Changes in plasma and erythrocyte omega-6 and omega-3 fatty acids in response to intravenous supply of omega-3 fatty acids in patients with hepatic colorectal metastases
1 Department of Hepatobiliary and Pancreatic Surgery, University Hospitals of Leicester NHS Trust, Gwendolen Road, Leicester LE5 4PW, United Kingdom
2 Human Development and Health Academic Unit, Faculty of Medicine, University of Southampton, Southampton General Hospital, Tremona Road, Southampton SO16 6YD, United Kingdom
3 National Institute for Health Research Southampton Biomedical Research Centre, University of Southampton and University Hospital Southampton NHS Foundation Trust, Tremona Road, Southampton SO16 6YD, United Kingdom
Lipids in Health and Disease 2013, 12:64 doi:10.1186/1476-511X-12-64Published: 7 May 2013
Eicosapentaenoic acid (EPA) and docosahexaenoic acid (DHA) are functionally the most important omega-3 polyunsaturated fatty acids (PUFAs). Oral supply of these fatty acids increases their levels in plasma and cell membranes, often at the expense of the omega-6 PUFAs arachidonic acid (ARA) and linoleic acid. This results in an altered pattern of lipid mediator production to one which is less pro-inflammatory. We investigated whether short term intravenous supply of omega-3 PUFAs could change the levels of EPA, DHA, ARA and linoleic acid in plasma and erythrocytes in patients with hepatic colorectal metastases.

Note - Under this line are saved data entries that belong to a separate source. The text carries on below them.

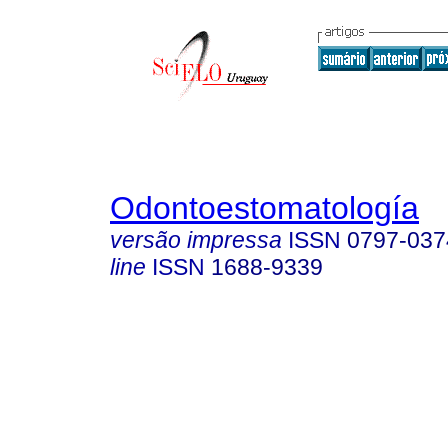
Odontoestomatología
versão impressa
ISSN
0797-037
line
ISSN
1688-9339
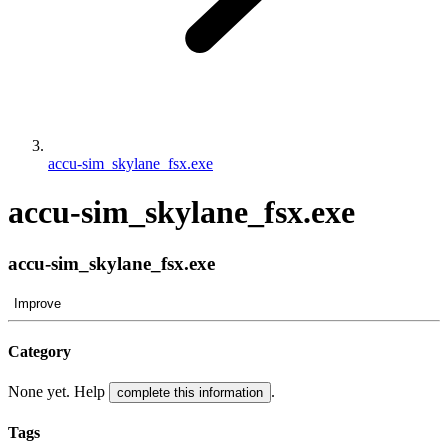
accu-sim_skylane_fsx.exe
accu-sim_skylane_fsx.exe
accu-sim_skylane_fsx.exe
Improve
Category
None yet. Help
.
complete this information
Tags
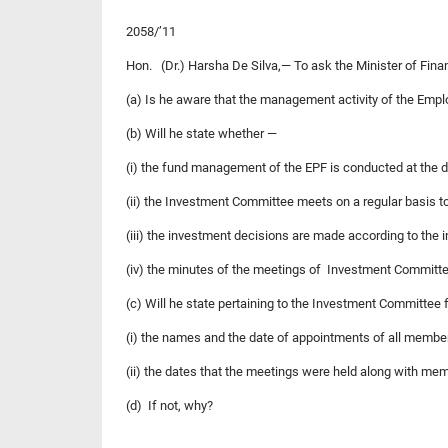
2058/’11
Hon. (Dr.) Harsha De Silva,— To ask the Minister of Fin
(a) Is he aware that the management activity of the Empl
(b) Will he state whether —
(i) the fund management of the EPF is conducted at the 
(ii) the Investment Committee meets on a regular basis 
(iii) the investment decisions are made according to the 
(iv) the minutes of the meetings of Investment Committee
(c) Will he state pertaining to the Investment Committee f
(i) the names and the date of appointments of all membe
(ii) the dates that the meetings were held along with me
(d) If not, why?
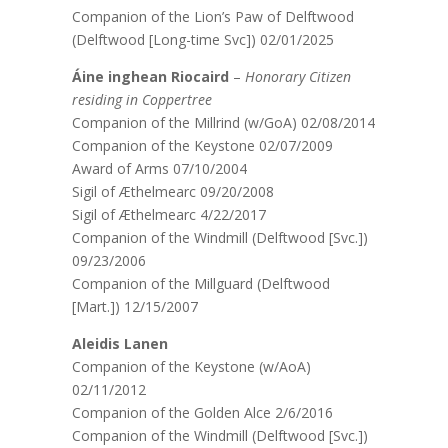
Companion of the Lion’s Paw of Delftwood
(Delftwood [Long-time Svc]) 02/01/2025
Áine inghean Riocaird
–
Honorary Citizen
residing in Coppertree
Companion of the Millrind (w/GoA) 02/08/2014
Companion of the Keystone 02/07/2009
Award of Arms 07/10/2004
Sigil of Æthelmearc 09/20/2008
Sigil of Æthelmearc 4/22/2017
Companion of the Windmill (Delftwood [Svc.])
09/23/2006
Companion of the Millguard (Delftwood
[Mart.]) 12/15/2007
Aleidis Lanen
Companion of the Keystone (w/AoA)
02/11/2012
Companion of the Golden Alce 2/6/2016
Companion of the Windmill (Delftwood [Svc.])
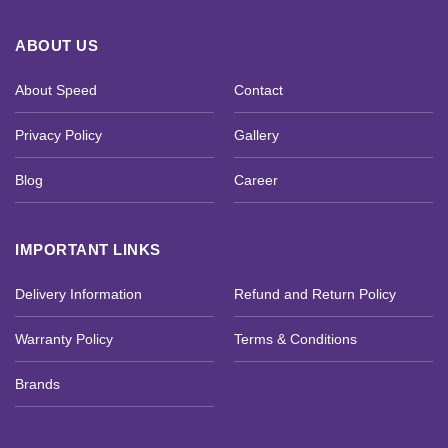
ABOUT US
About Speed
Contact
Privacy Policy
Gallery
Blog
Career
IMPORTANT LINKS
Delivery Information
Refund and Return Policy
Warranty Policy
Terms & Conditions
Brands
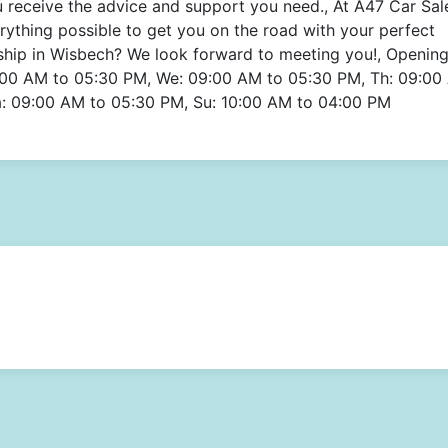
ou receive the advice and support you need., At A47 Car Sal
erything possible to get you on the road with your perfect
ship in Wisbech? We look forward to meeting you!, Openin
:00 AM to 05:30 PM, We: 09:00 AM to 05:30 PM, Th: 09:00
a: 09:00 AM to 05:30 PM, Su: 10:00 AM to 04:00 PM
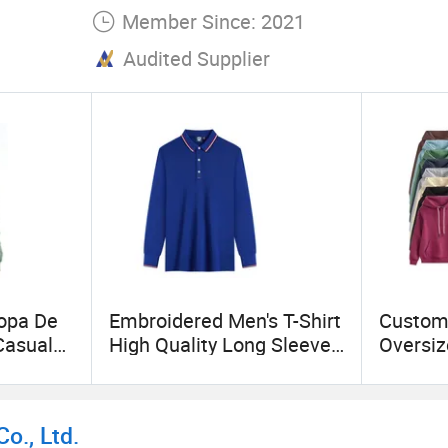
Member Since: 2021
Audited Supplier
Ropa De
Embroidered Men's T-Shirt
Custom
asual
High Quality Long Sleeve
Oversiz
Wear
Polo Shirt
Hoodies
Pullove
proof
Design
o., Ltd.
oat for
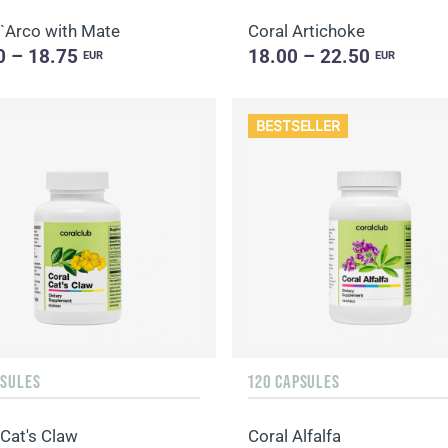
`Arco with Mate
Coral Artichoke
0 – 18.75
18.00 – 22.50
EUR
EUR
BESTSELLER
PSULES
120 CAPSULES
 Cat's Claw
Coral Alfalfa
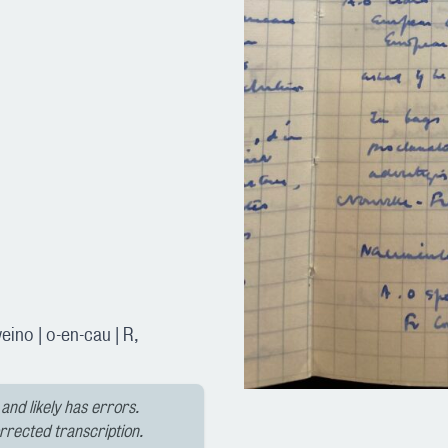
ino | o-en-cau | R,
and likely has errors.
orrected transcription.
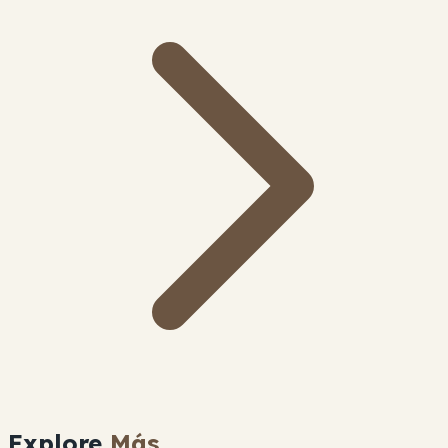
Explore
Más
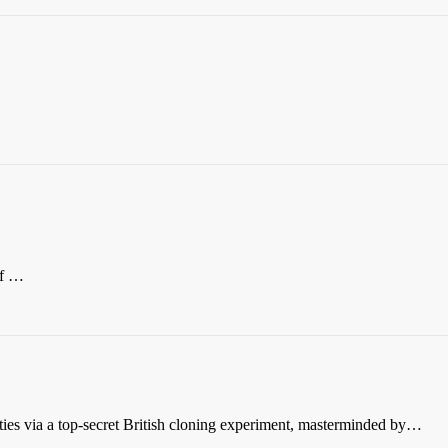
of …
es via a top-secret British cloning experiment, masterminded by…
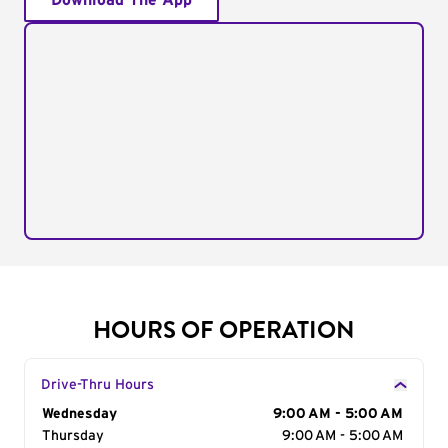
Download The App
HOURS OF OPERATION
Drive-Thru Hours
Day of the Week
Wednesday
Hours
9:00 AM - 5:00 AM
Thursday
9:00 AM - 5:00 AM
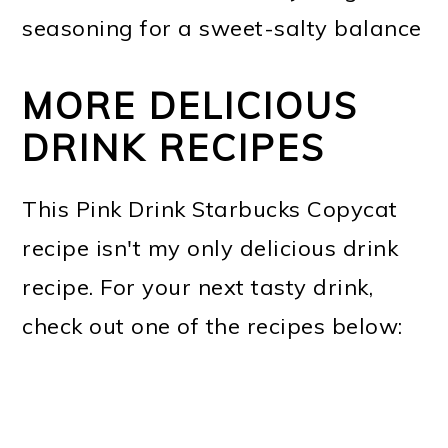
seasoning for a sweet-salty balance
MORE DELICIOUS
DRINK RECIPES
This Pink Drink Starbucks Copycat
recipe isn't my only delicious drink
recipe. For your next tasty drink,
check out one of the recipes below:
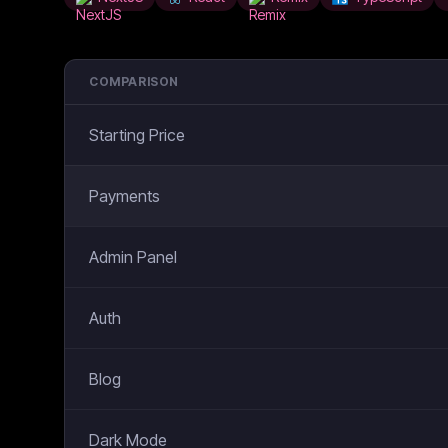
COMPARISON
Starting Price
Payments
Admin Panel
Auth
Blog
Dark Mode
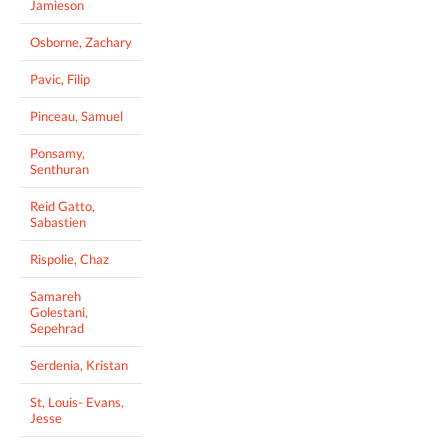
Jamieson
Osborne, Zachary
Pavic, Filip
Pinceau, Samuel
Ponsamy,
Senthuran
Reid Gatto,
Sabastien
Rispolie, Chaz
Samareh
Golestani,
Sepehrad
Serdenia, Kristan
St, Louis- Evans,
Jesse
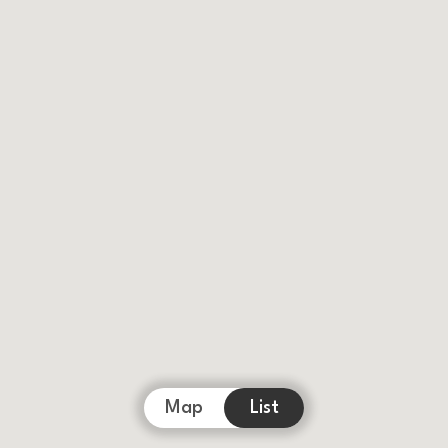
Map
List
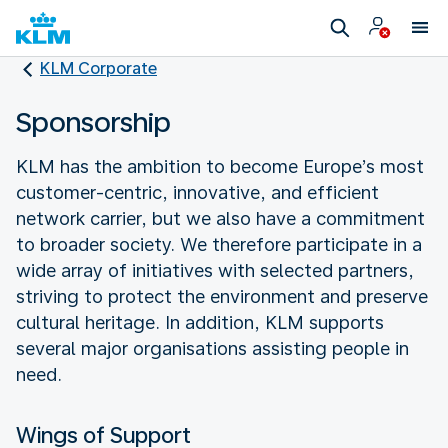
KLM Corporate
Sponsorship
KLM has the ambition to become Europe’s most
customer-centric, innovative, and efficient
network carrier, but we also have a commitment
to broader society. We therefore participate in a
wide array of initiatives with selected partners,
striving to protect the environment and preserve
cultural heritage. In addition, KLM supports
several major organisations assisting people in
need.
Wings of Support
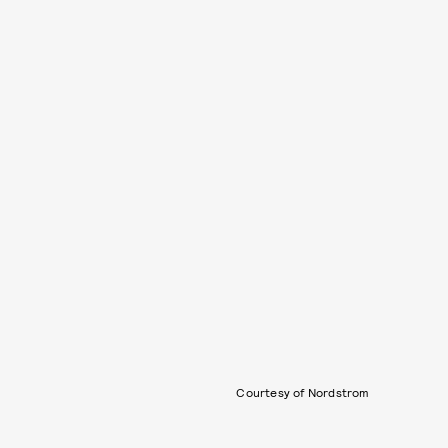
Courtesy of Nordstrom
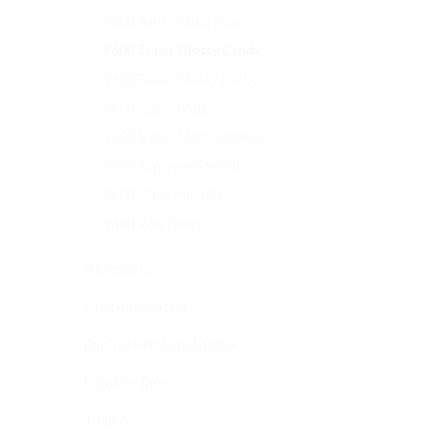
9600 Super Gloss Pearl
9600 Super Glossy Candy
9600 Super Glossy Carbon
9600 Super Matt
9600 Super Matt Chrome
9600 Supreme Metallic
9600 Ultra Metallic
9600 Wet Gloss
Aksesoris
Cutting Plotter
Digital Printing Media
Double Tape
JINKA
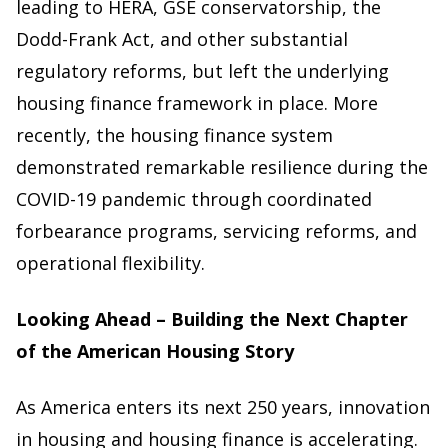
leading to HERA, GSE conservatorship, the
Dodd-Frank Act, and other substantial
regulatory reforms, but left the underlying
housing finance framework in place. More
recently, the housing finance system
demonstrated remarkable resilience during the
COVID-19 pandemic through coordinated
forbearance programs, servicing reforms, and
operational flexibility.
Looking Ahead – Building the Next Chapter
of the American Housing Story
As America enters its next 250 years, innovation
in housing and housing finance is accelerating.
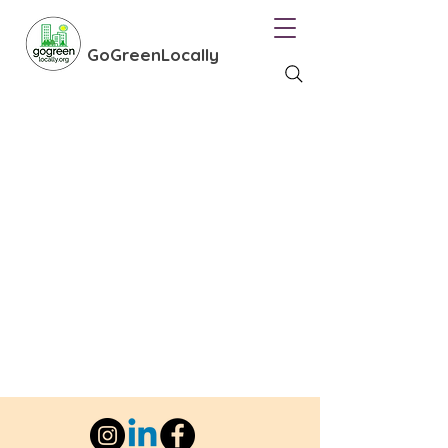
GoGreenLocally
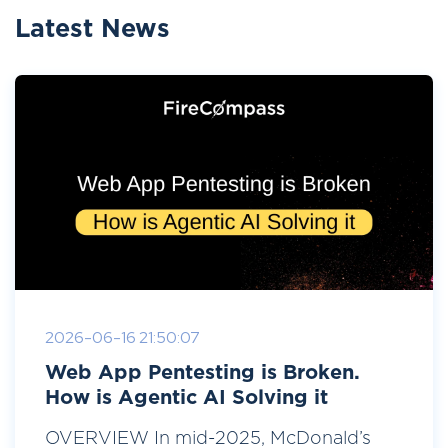
Latest News
2026-06-16 21:50:07
Web App Pentesting is Broken.
How is Agentic AI Solving it
OVERVIEW In mid-2025, McDonald’s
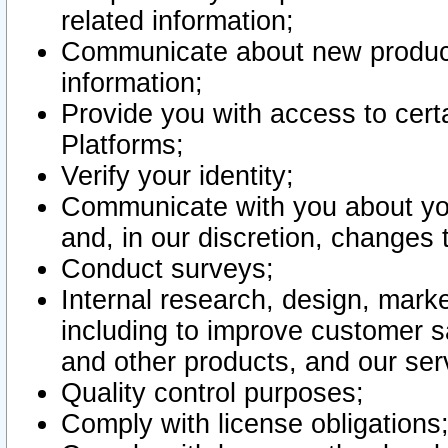
related information;
Communicate about new product
information;
Provide you with access to certa
Platforms;
Verify your identity;
Communicate with you about you
and, in our discretion, changes 
Conduct surveys;
Internal research, design, mark
including to improve customer sa
and other products, and our ser
Quality control purposes;
Comply with license obligations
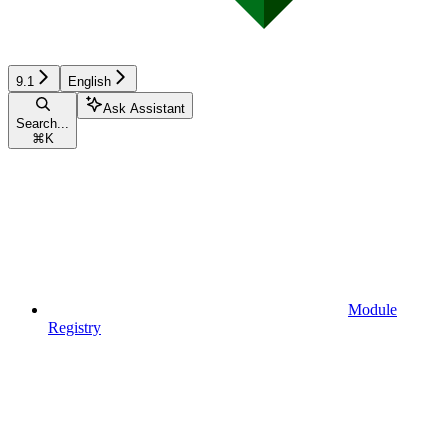
9.1
English
Ask Assistant
Search...
⌘
K
Module
Registry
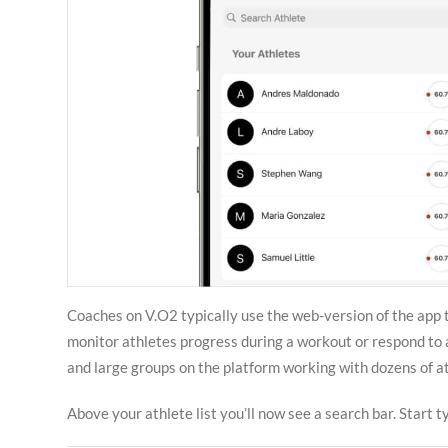
Coaches on V.O2 typically use the web-version of the app t
monitor athletes progress during a workout or respond to 
and large groups on the platform working with dozens of ath
Above your athlete list you’ll now see a search bar. Start ty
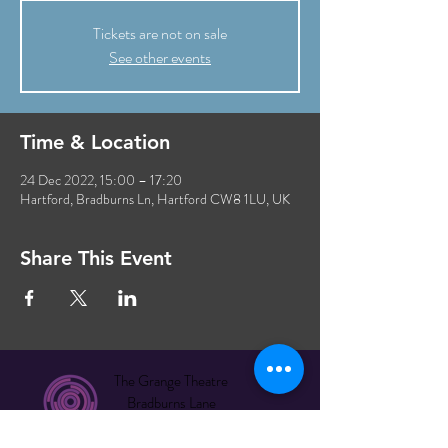
Tickets are not on sale
See other events
Time & Location
24 Dec 2022, 15:00 – 17:20
Hartford, Bradburns Ln, Hartford CW8 1LU, UK
Share This Event
The Grange Theatre
Bradburns Lane
Hartford CW8 1LU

Twenty patients were randomised to receive a 72 hour infusion of total parenteral nutrition with (treatment group) or without (control group) omega-3 PUFAs. EPA, DHA, ARA and linoleic acid were measured in plasma phosphatidylcholine (PC) and erythrocytes at several times points up to the end of infusion and 5 to 12 days (mean 9 days) after stopping the infusion.
The treatment group showed increases in plasma PC EPA and DHA and erythrocyte EPA and decreases in plasma PC and erythrocyte linoleic acid, with effects most evident late in the infusion period. Plasma PC and erythrocyte EPA and linoleic acid all returned to baseline levels after the 5–12 day washout. Plasma PC DHA remained elevated above baseline after washout.
Intravenous supply of omega-3 PUFAs results in a rapid increase of EPA and DHA in plasma PC and of EPA in erythrocytes. These findings suggest that infusion of omega-3 PUFAs could be used to induce a rapid effect especially in targeting inflammation.